**WORK TASK:** Read the data, and whenever a line holds the word "Multi", report that line.

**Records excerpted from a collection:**
%%
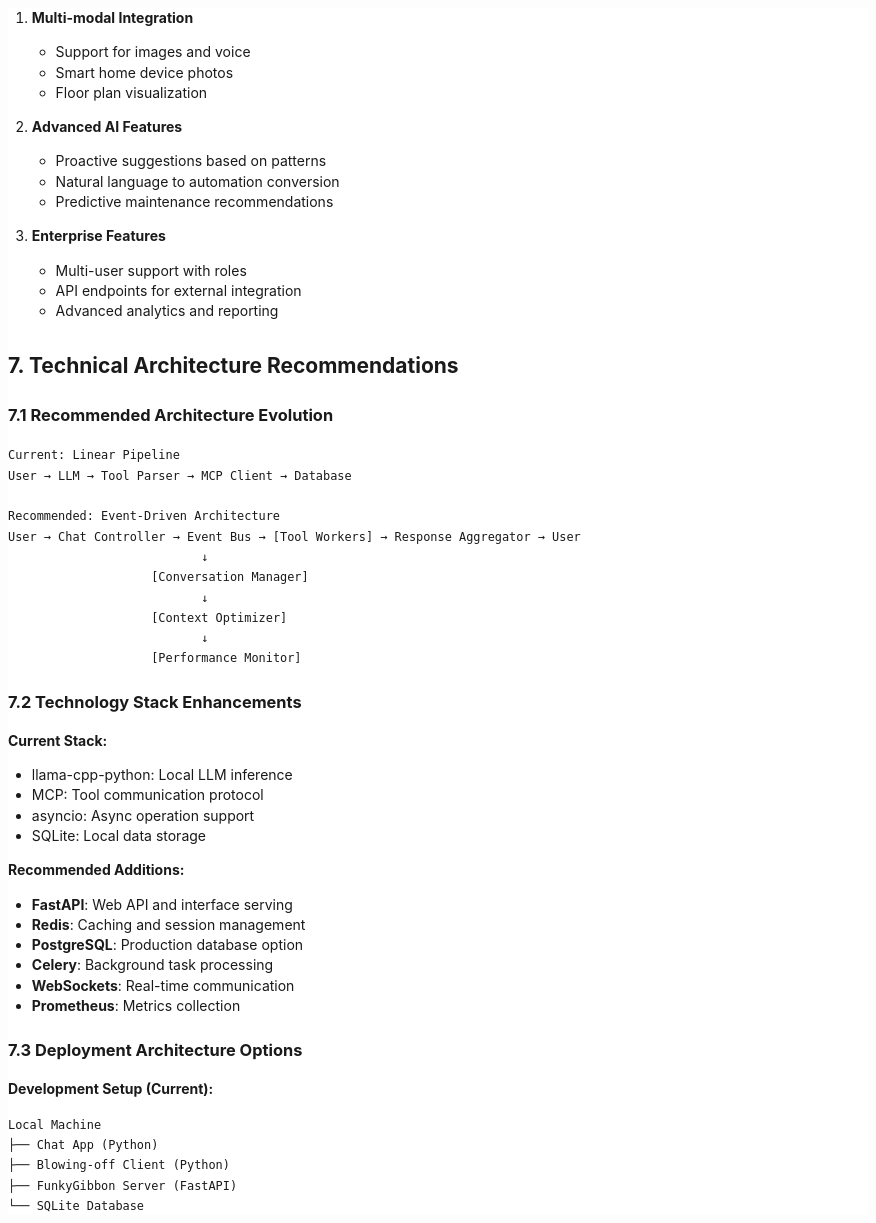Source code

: 1. **Multi-modal Integration**
   - Support for images and voice
   - Smart home device photos
   - Floor plan visualization

2. **Advanced AI Features**
   - Proactive suggestions based on patterns
   - Natural language to automation conversion
   - Predictive maintenance recommendations

3. **Enterprise Features**
   - Multi-user support with roles
   - API endpoints for external integration
   - Advanced analytics and reporting

## 7. Technical Architecture Recommendations

### 7.1 Recommended Architecture Evolution

```
Current: Linear Pipeline
User → LLM → Tool Parser → MCP Client → Database

Recommended: Event-Driven Architecture
User → Chat Controller → Event Bus → [Tool Workers] → Response Aggregator → User
                           ↓
                    [Conversation Manager]
                           ↓
                    [Context Optimizer]
                           ↓
                    [Performance Monitor]
```

### 7.2 Technology Stack Enhancements

**Current Stack:**
- llama-cpp-python: Local LLM inference
- MCP: Tool communication protocol
- asyncio: Async operation support
- SQLite: Local data storage

**Recommended Additions:**
- **FastAPI**: Web API and interface serving
- **Redis**: Caching and session management
- **PostgreSQL**: Production database option
- **Celery**: Background task processing
- **WebSockets**: Real-time communication
- **Prometheus**: Metrics collection

### 7.3 Deployment Architecture Options

**Development Setup (Current):**
```
Local Machine
├── Chat App (Python)
├── Blowing-off Client (Python)
├── FunkyGibbon Server (FastAPI)
└── SQLite Database
```
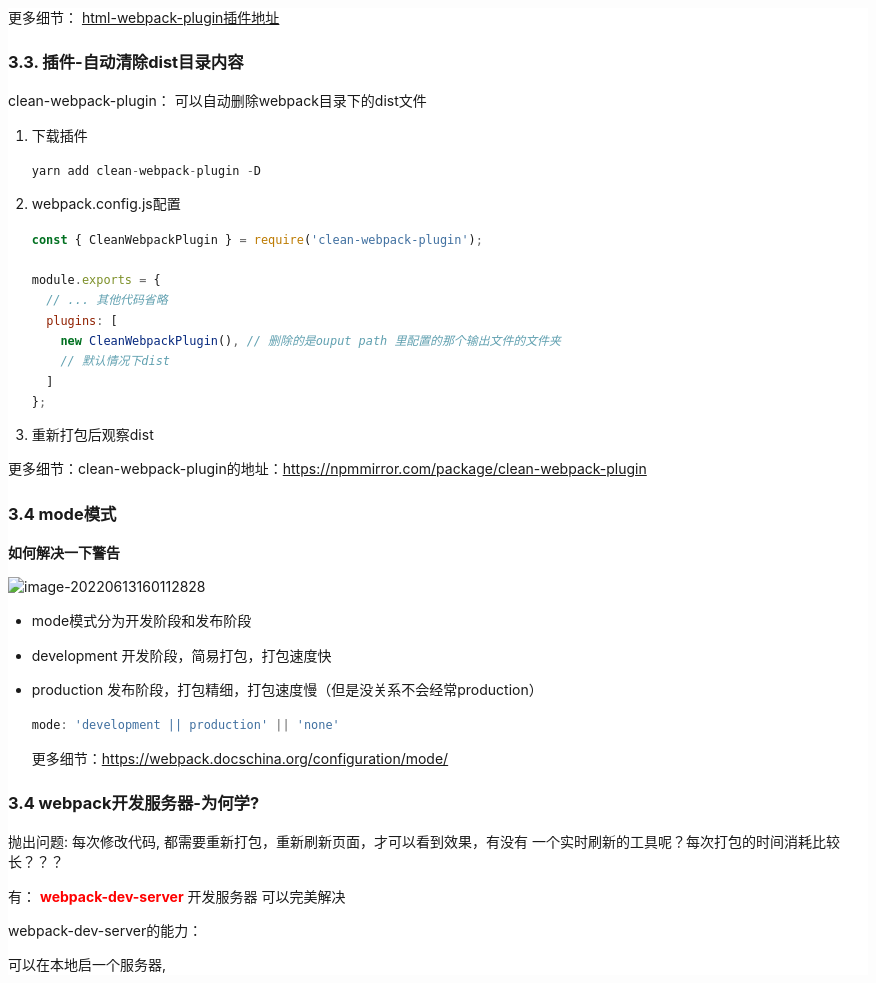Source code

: 更多细节： [html-webpack-plugin插件地址](https://www.webpackjs.com/plugins/html-webpack-plugin/)

### 3.3. 插件-自动清除dist目录内容

clean-webpack-plugin： 可以自动删除webpack目录下的dist文件

1. 下载插件

   ```js
   yarn add clean-webpack-plugin -D
   ```

2. webpack.config.js配置

   ```js
   const { CleanWebpackPlugin } = require('clean-webpack-plugin');
   
   module.exports = {
     // ... 其他代码省略
     plugins: [
       new CleanWebpackPlugin(), // 删除的是ouput path 里配置的那个输出文件的文件夹
       // 默认情况下dist
     ]
   };
   ```

3. 重新打包后观察dist

更多细节：clean-webpack-plugin的地址：https://npmmirror.com/package/clean-webpack-plugin

### 3.4 mode模式

**如何解决一下警告**

![image-20220613160112828](images/image-20220613160112828.png)

+ mode模式分为开发阶段和发布阶段

+ development 开发阶段，简易打包，打包速度快

+ production 发布阶段，打包精细，打包速度慢（但是没关系不会经常production）

  ```js
  mode: 'development || production' || 'none'
  ```

  更多细节：https://webpack.docschina.org/configuration/mode/
  
  

### 3.4 webpack开发服务器-为何学?

抛出问题: 每次修改代码, 都需要重新打包，重新刷新页面，才可以看到效果，有没有 一个实时刷新的工具呢？每次打包的时间消耗比较长？？？

有： <span style="color:red;">**webpack-dev-server** </span>开发服务器   可以完美解决

webpack-dev-server的能力：

可以在本地启一个服务器,  
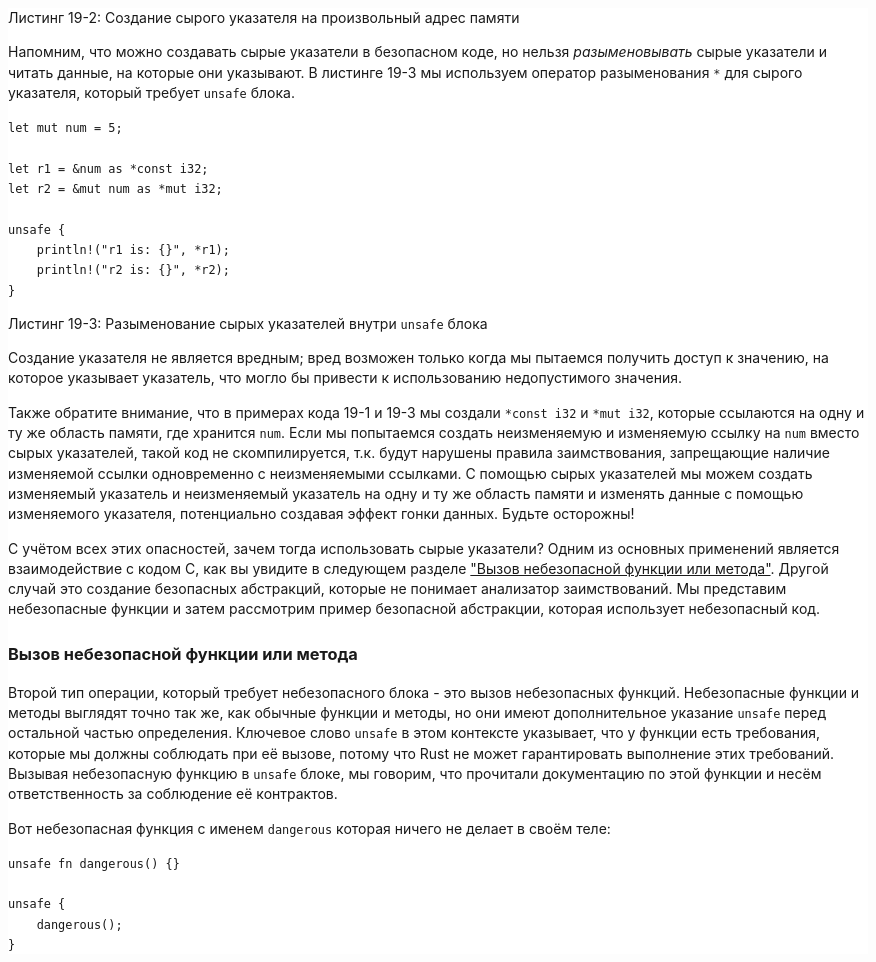 <span class="caption">Листинг 19-2: Создание сырого указателя на произвольный адрес памяти</span>

Напомним, что можно создавать сырые указатели в безопасном коде, но нельзя *разыменовывать* сырые указатели и читать данные, на которые они указывают. В листинге 19-3 мы используем оператор разыменования `*` для сырого указателя, который требует `unsafe` блока.

```rust,unsafe
let mut num = 5;

let r1 = &num as *const i32;
let r2 = &mut num as *mut i32;

unsafe {
    println!("r1 is: {}", *r1);
    println!("r2 is: {}", *r2);
}
```

<span class="caption">Листинг 19-3: Разыменование сырых указателей внутри <code>unsafe</code> блока</span>

Создание указателя не является вредным; вред возможен только когда мы пытаемся получить доступ к значению, на которое указывает указатель, что могло бы привести к использованию недопустимого значения.

Также обратите внимание, что в примерах кода 19-1 и 19-3 мы создали `*const i32` и `*mut i32`, которые ссылаются на одну и ту же область памяти, где хранится `num`. Если мы попытаемся создать неизменяемую и изменяемую ссылку на `num` вместо сырых указателей, такой код не скомпилируется, т.к. будут нарушены правила заимствования, запрещающие наличие изменяемой ссылки одновременно с неизменяемыми ссылками. С помощью сырых указателей мы можем создать изменяемый указатель и неизменяемый указатель на одну и ту же область памяти и изменять данные с помощью изменяемого указателя, потенциально создавая эффект гонки данных. Будьте осторожны!

С учётом всех этих опасностей, зачем тогда использовать сырые указатели? Одним из основных применений является взаимодействие с кодом C, как вы увидите в следующем разделе ["Вызов небезопасной функции или метода"](#calling-an-unsafe-function-or-method)<comment></comment>. Другой случай это создание безопасных абстракций, которые не понимает анализатор заимствований. Мы представим небезопасные функции и затем рассмотрим пример безопасной абстракции, которая использует небезопасный код.

### Вызов небезопасной функции или метода

Второй тип операции, который требует небезопасного блока - это вызов небезопасных функций. Небезопасные функции и методы выглядят точно так же, как обычные функции и методы, но они имеют дополнительное указание `unsafe` перед остальной частью определения. Ключевое слово `unsafe` в этом контексте указывает, что у функции есть требования, которые мы должны соблюдать при её вызове, потому что Rust не может гарантировать выполнение этих требований. Вызывая небезопасную функцию в `unsafe` блоке, мы говорим, что прочитали документацию по этой функции и несём ответственность за соблюдение её контрактов.

Вот небезопасная функция с именем `dangerous` которая ничего не делает в своём теле:

```rust,unsafe
unsafe fn dangerous() {}

unsafe {
    dangerous();
}
```
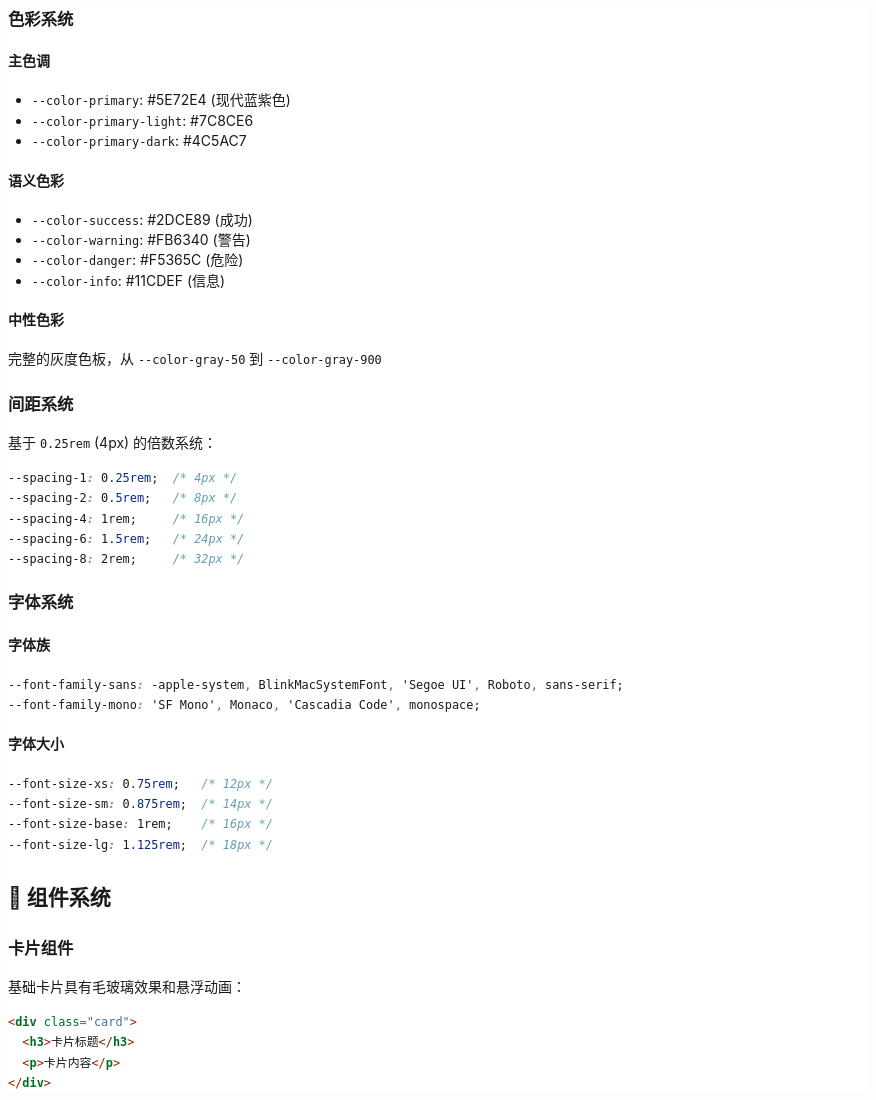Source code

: ### 色彩系统

#### 主色调
- `--color-primary`: #5E72E4 (现代蓝紫色)
- `--color-primary-light`: #7C8CE6
- `--color-primary-dark`: #4C5AC7

#### 语义色彩
- `--color-success`: #2DCE89 (成功)
- `--color-warning`: #FB6340 (警告)
- `--color-danger`: #F5365C (危险)
- `--color-info`: #11CDEF (信息)

#### 中性色彩
完整的灰度色板，从 `--color-gray-50` 到 `--color-gray-900`

### 间距系统

基于 `0.25rem` (4px) 的倍数系统：

```css
--spacing-1: 0.25rem;  /* 4px */
--spacing-2: 0.5rem;   /* 8px */
--spacing-4: 1rem;     /* 16px */
--spacing-6: 1.5rem;   /* 24px */
--spacing-8: 2rem;     /* 32px */
```

### 字体系统

#### 字体族
```css
--font-family-sans: -apple-system, BlinkMacSystemFont, 'Segoe UI', Roboto, sans-serif;
--font-family-mono: 'SF Mono', Monaco, 'Cascadia Code', monospace;
```

#### 字体大小
```css
--font-size-xs: 0.75rem;   /* 12px */
--font-size-sm: 0.875rem;  /* 14px */
--font-size-base: 1rem;    /* 16px */
--font-size-lg: 1.125rem;  /* 18px */
```

## 🧩 组件系统

### 卡片组件

基础卡片具有毛玻璃效果和悬浮动画：

```html
<div class="card">
  <h3>卡片标题</h3>
  <p>卡片内容</p>
</div>
```
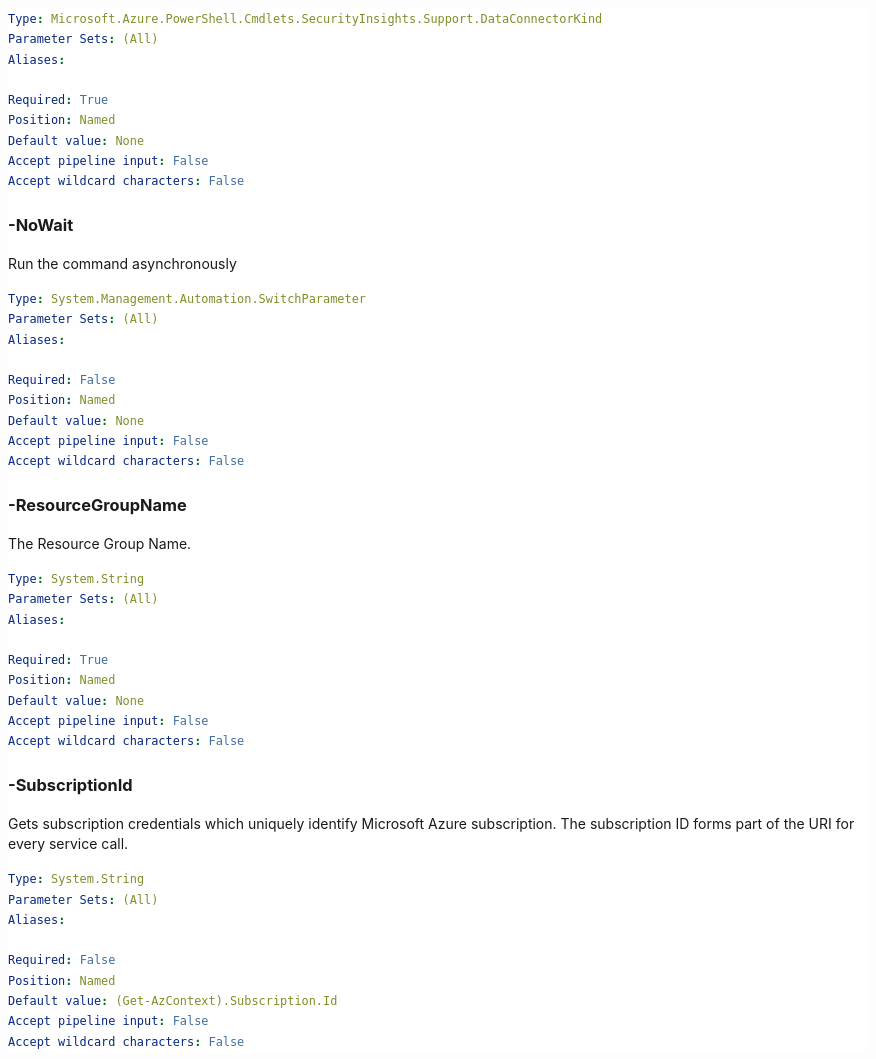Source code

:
 ```yaml
Type: Microsoft.Azure.PowerShell.Cmdlets.SecurityInsights.Support.DataConnectorKind
Parameter Sets: (All)
Aliases:

Required: True
Position: Named
Default value: None
Accept pipeline input: False
Accept wildcard characters: False
```

### -NoWait
Run the command asynchronously

```yaml
Type: System.Management.Automation.SwitchParameter
Parameter Sets: (All)
Aliases:

Required: False
Position: Named
Default value: None
Accept pipeline input: False
Accept wildcard characters: False
```

### -ResourceGroupName
The Resource Group Name.

```yaml
Type: System.String
Parameter Sets: (All)
Aliases:

Required: True
Position: Named
Default value: None
Accept pipeline input: False
Accept wildcard characters: False
```

### -SubscriptionId
Gets subscription credentials which uniquely identify Microsoft Azure subscription.
The subscription ID forms part of the URI for every service call.

```yaml
Type: System.String
Parameter Sets: (All)
Aliases:

Required: False
Position: Named
Default value: (Get-AzContext).Subscription.Id
Accept pipeline input: False
Accept wildcard characters: False
```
%%
**TASK RESPONSE:**
: 1. **Multi-modal Integration**
   - Multi-user support with roles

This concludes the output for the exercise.